Effect of hatch spacing and laser power on microstructure, texture, and thermomechanical properties of laser powder bed fusion (L-PBF) additively manufactured NiTi

This study systematically evaluates the effects of laser powder bed fusion additive manufacturing (L-PBF-AM) parameters (hatch spacing and laser power) on the thermomechanical behavior and microstructure of Ni50.8Ti49.2 shape memory alloy. The samples were fabricated with hatch spacings from 40 to 240 mu m and laser powers of 50 and 100 W at a constant scanning speed of 125 mm/s, resulting in parts with volumetric energy density levels from 55 to 666 J/mm(3) and two sets of linear energy densities of 0.4 and 0.8 J/mm. The results showed a reduced melt pool size and discontinuity of scan tracks with decreased laser power.
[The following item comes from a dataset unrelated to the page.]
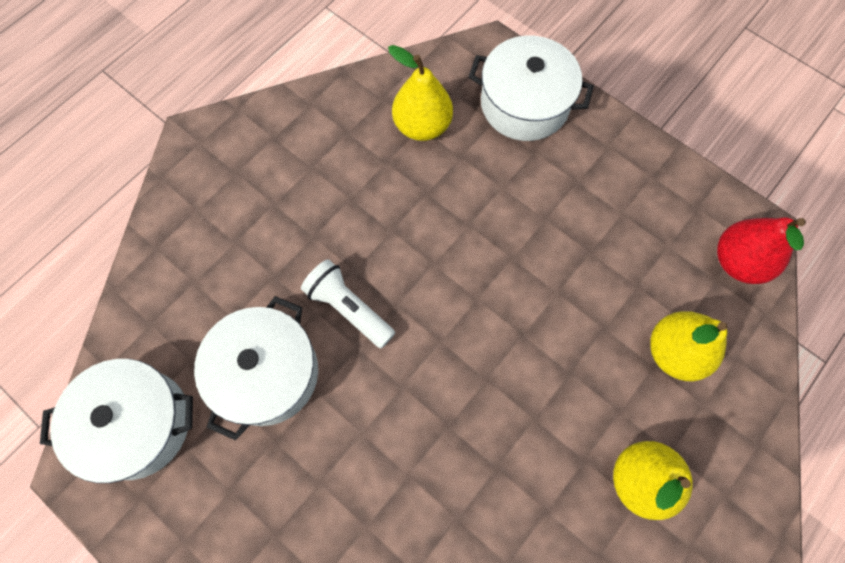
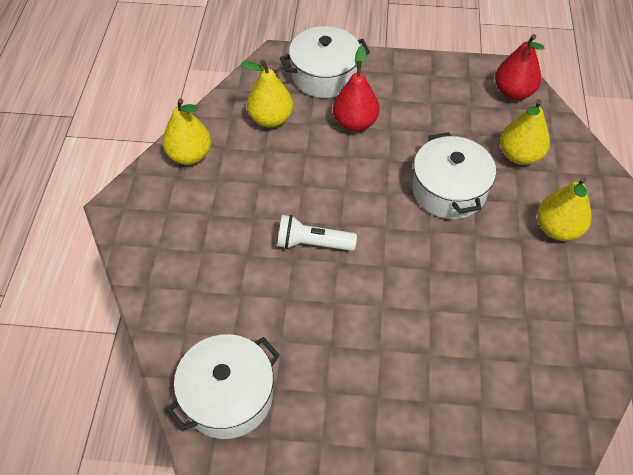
camera: 35 degrees left, 15 degrees down
white pot [194,296,318,441] -> white pot moved to [412,132,496,219]
none -> yellow pear [162,98,211,165]
none -> red pear [333,46,380,131]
Additionally, the porosity level was increased with larger hatch spacing and lower laser power. More notably, the transformation temperatures increased, and the critical stress, recoverable strain, and functional stability of samples improved with lower hatch spacing, where the recovery ratio of up to 90% was observed, regardless of the employed laser power. This study also discussed the relationship between the fabrication process and texture formation in the L-PBF-AM process. The advantage of L-PBF-AM was revealed in tailoring the microstructure from highly textured samples in [1 1 1] or [001] direction when hatch spacing lower than laser beam focused was employed, to the appearance of equiaxed solidification front with island grains and random orientations.

Automated summary

This study evaluates the effects of L-PBF-AM parameters on the thermomechanical behavior and microstructure of Ni50.8Ti49.2 shape memory alloy. The results show that the size of melt pool decreases and scan tracks become discontinuous with decreasing laser power. Porosity level increases with larger hatch spacing and lower laser power. Transformation temperatures increase, and the critical stress, recoverable strain, and functional stability of samples improve with lower hatch spacing. L-PBF-AM can tailor the microstructure from highly textured samples to equiaxed solidification front with island grains and random orientations.